Uma força da natureza, uma mãe em agonia, uma justiceira cujo desespero transpira da tragédia popular. “Três Cartazes à Beira da Estrada” ou  “Three Billboards Outside Ebbing, Missouri” foi um dos filmes mais populares dos Óscares de 2018 e a mensagem poderosa dos seus cartazes foi aplicada, na vida real, a múltiplas ocorrências e com uma forte componente de crítica relativa à inacção política em relação a diversos assuntos.
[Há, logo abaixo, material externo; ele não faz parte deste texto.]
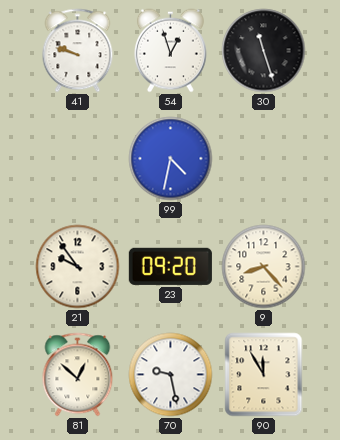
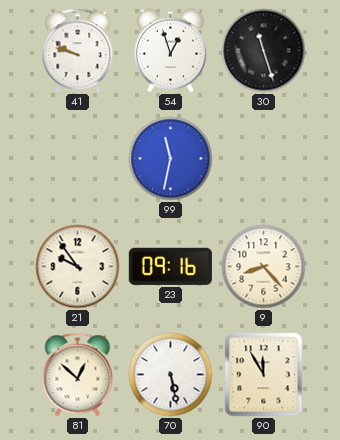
99: 4:32 -> 11:32
23: 09:20 -> 09:16
70: 9:28 -> 5:28
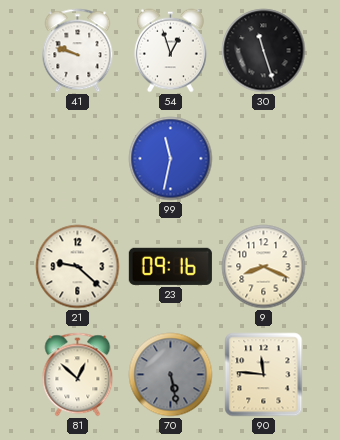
21: 9:54 -> 9:22
9: 8:23 -> 8:19
70 dial: white -> grey
90: 11:55 -> 11:46
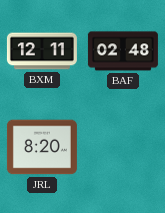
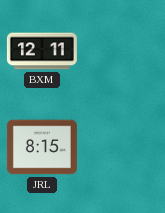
BAF: 02:48 -> none
JRL: 8:20 -> 8:15
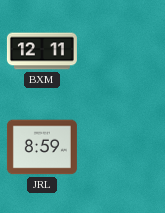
JRL: 8:15 -> 8:59
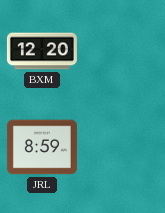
BXM: 12:11 -> 12:20
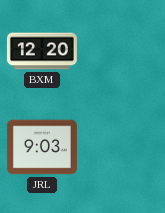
JRL: 8:59 -> 9:03
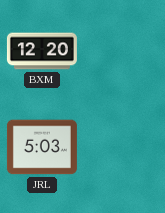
JRL: 9:03 -> 5:03
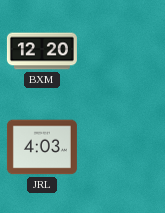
JRL: 5:03 -> 4:03
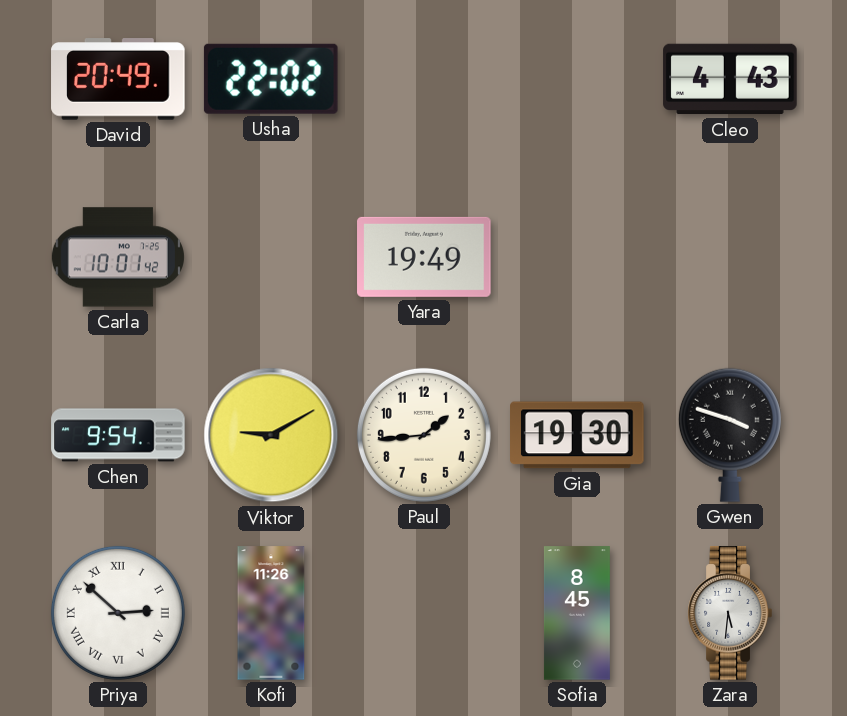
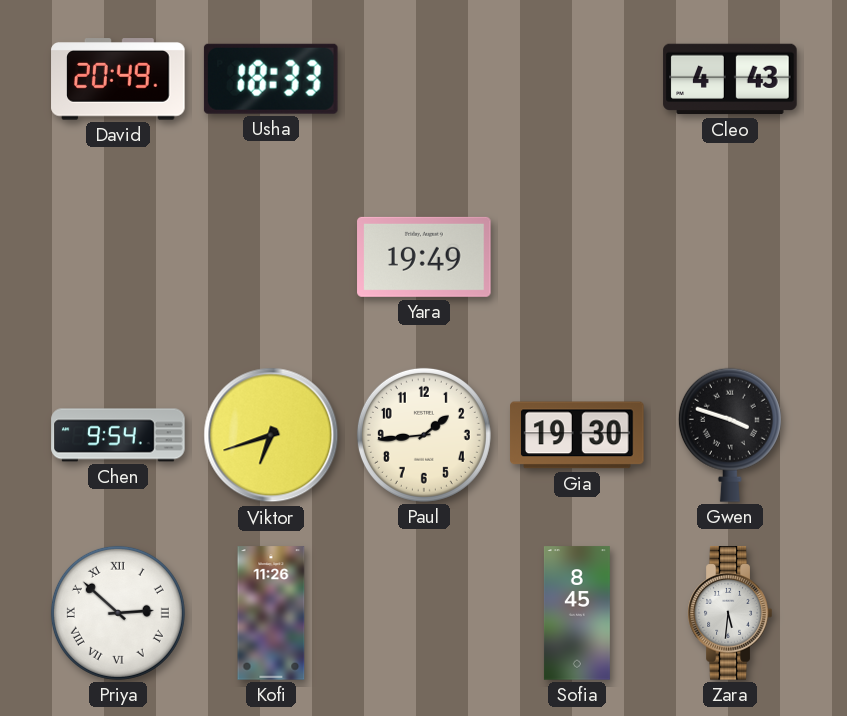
Usha: 22:02 -> 18:33
Carla: 10:01 -> none
Viktor: 9:10 -> 6:42
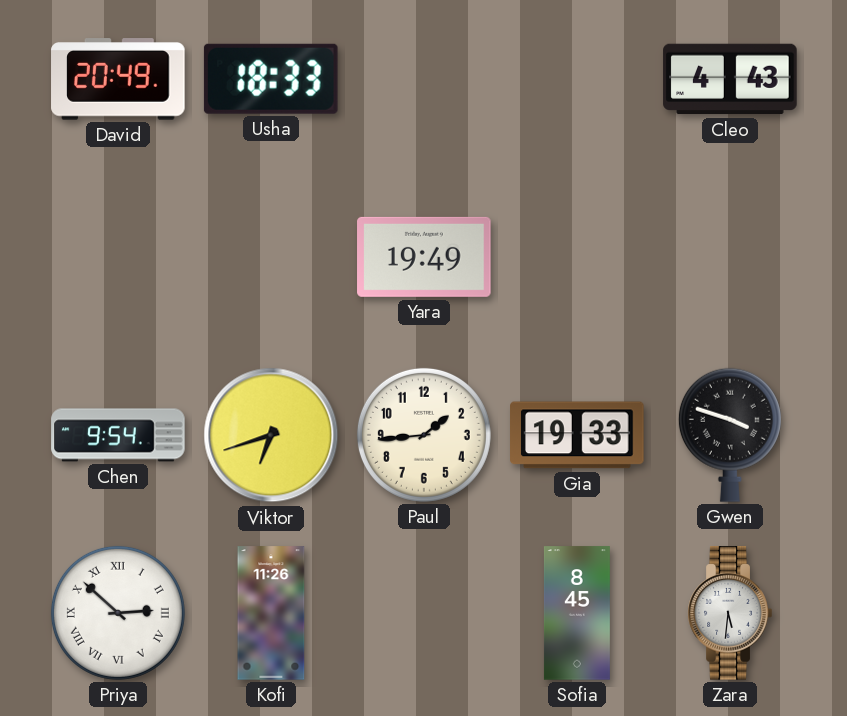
Gia: 19:30 -> 19:33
Aqui representa uma mãe que perdeu uma filha, raptada e assassinada por um criminoso que continua por identificar até a feroz Mildred agitar a sua pequena localidade com uma acção fora do comum, chamando a atenção das forças policiais locais e da comunicação social.

“Três Cartazes à Beira da Estrada” tem uma linha narrativa central poderosa mas cai em diversos lugares comuns. O polícia racista redimido é talvez o mais pecaminoso dos pecados do filme. Sendo uma obra imperfeita há que destacar mais uma heroína moderna aqui interpretada por Frances McDormand. Aquando da vitória do Óscar a atriz, honesta por defeito, defendeu que já tinha tido a oportunidade de brilhar no passado, dedicando antes este prémio ao jovem talento apesar de reconhecer a distinção. Modéstia à parte Frances competia com algumas das grandes prestações desse ano como Margot Robbie por “Eu, Tonya” ou Sally Hawkins por “A Forma da Água”, este último o filme que levou a distinção principal da noite. Não obstante, a apreciação pela Mildred de Frances é quase consensual, reconhecendo-se aqui um dos seus melhores papéis. A obra pode ser alugada em diversas plataformas nacionais e está por exemplo disponível em 4k na Apple Tv. 




O PRESENTE E O FUTURO DE UMA BRILHANTE JORNADA 

The French Dispatch Poster
Poster Oficial de “The French Dispatch” (2020) |©Searchlight Pictures

Que se afaste Morgan Freeman pois em 2019 foi Frances McDormand que deu voz a deus na irónica série “Good Omens”- presente na plataforma “Prime Video” da Amazon. Já em 2020 estará de regresso com mais um papel num filme de Wes Anderson com “The French Dispatch”. Apesar desta obra não ter estreado em Cannes como era previsto – o COVID-19 trocou as voltas à promoção do filme – esperamos ver esta pitoresca narrativa nas salas em 2020, como está aliás previsto.

Ainda em 2020 verá estrear “Nomadland”, em que dá vida a uma mulher na casa dos 60 que se procura reinventar através de uma grande viagem. Já em 2021 protagonizará “Lady Macbeth” numa obra que não entrou ainda em fase de pré-produção e que será realizada pelo seu marido de 36 anos, Joel Coen.